Church as Alternative to Jail

WKRG News reports:

Operation Restore Our Community or “ROC”…begins next week. The city judge will either let misdemenor offenders work off their sentences in jail and pay a fine or go to church every Sunday for a year.

If offenders elect church, they’re allowed to pick the place of worship, but must check in weekly with the pastor and the police department. If the one-year church attendance program is completed successfully, the offender’s case will be dismissed.

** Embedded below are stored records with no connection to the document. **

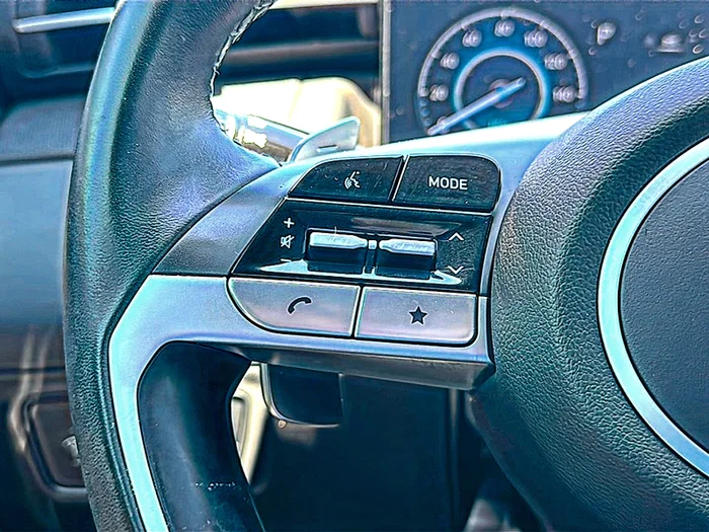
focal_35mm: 38
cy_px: 266
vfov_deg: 37.7
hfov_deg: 49.0
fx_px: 778
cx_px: 354
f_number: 1.78
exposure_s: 1/158
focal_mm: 6.86
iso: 100
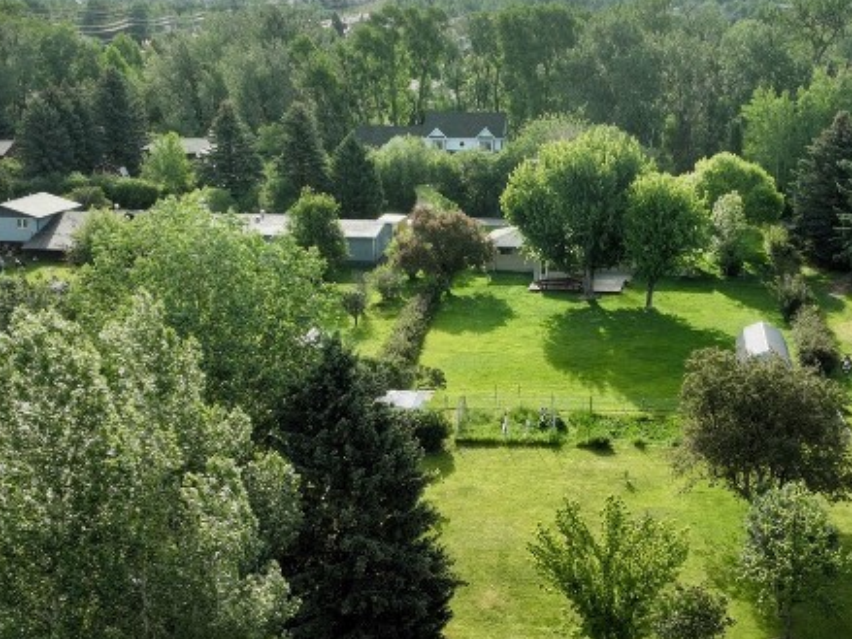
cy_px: 493
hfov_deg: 34.2
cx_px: 529
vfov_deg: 25.7
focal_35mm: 56
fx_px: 1378
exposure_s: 1/3200
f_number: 2.8
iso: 400
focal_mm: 12.29
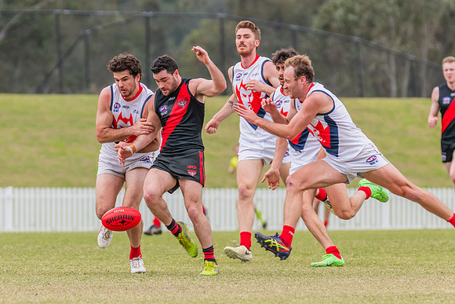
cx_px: 149
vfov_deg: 3.1
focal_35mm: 448
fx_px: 5658
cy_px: 171
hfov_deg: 4.6
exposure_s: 1/1250
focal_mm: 330
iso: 800
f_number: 7.1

The trouble is that this is clearly unconstitutional, under the Establishment Clause caselaw. Both conservative and liberal Justices agree that coercion of religious practice violates the Establishment Clause. And while they disagree on what counts as coercion of religious practice (e.g., does being exposed to prayer, and socially pressured to stand and remain silent, at a high school graduation ceremony that isn’t legally required, qualify as coercion?), this is not a close case: Just as it would coerce religious practice to say someone who hasn’t been convicted of a crime, “go to church or we’ll send you to jail,” so it coerces religious practice to say someone who has been convicted of a crime, “go to church or you’ll stay in jail.” Police chief Mike Rowland is quoted as saying the program “doesn’t violate separation of church and state issues because it allows the offender to choose church or jail … and the church of their choice,” but that’s a parody of the concept of “choice” — again, one might as well say that a law that tells everyone, “go to church every week or you’ll go to jail” is constitutional because it lets citizens “choose” whether to go to church or to jail.

Some constitutional rights, to be sure, are largely lost for the duration of one’s criminal sentence — free speech rights, the right to bear arms (which is often limited even beyond one’s sentence), the normal limits on searches and seizures, and such. But the Establishment Clause right to be free from coercion of religious practice remains.

Indeed, many courts have held that letting inmates get extra privileges or reduce their sentences by going to Alcoholics Anonymous violates the Establishment Clause (see, among many other cases, Griffin v. Coughlin (N.Y. 1996)), because Alcoholics Anonymous has a religious dimension. It’s even clearer that letting people avoid jail by going to church violates the Establishment Clause. Indeed, the Mississippi Supreme Court has recently held that a judge’s decision to order people to attend church as a condition of bail is not just unconstitutional, but merits a 30-day suspension from the bench.

The new practice also violates the Alabama Constitution, which expressly provides (art. I, § 3) that, among other things, “no one shall be compelled by law to attend any place of worship.” Thanks to Prof. Howard Friedman (Religion Clause) for the pointer.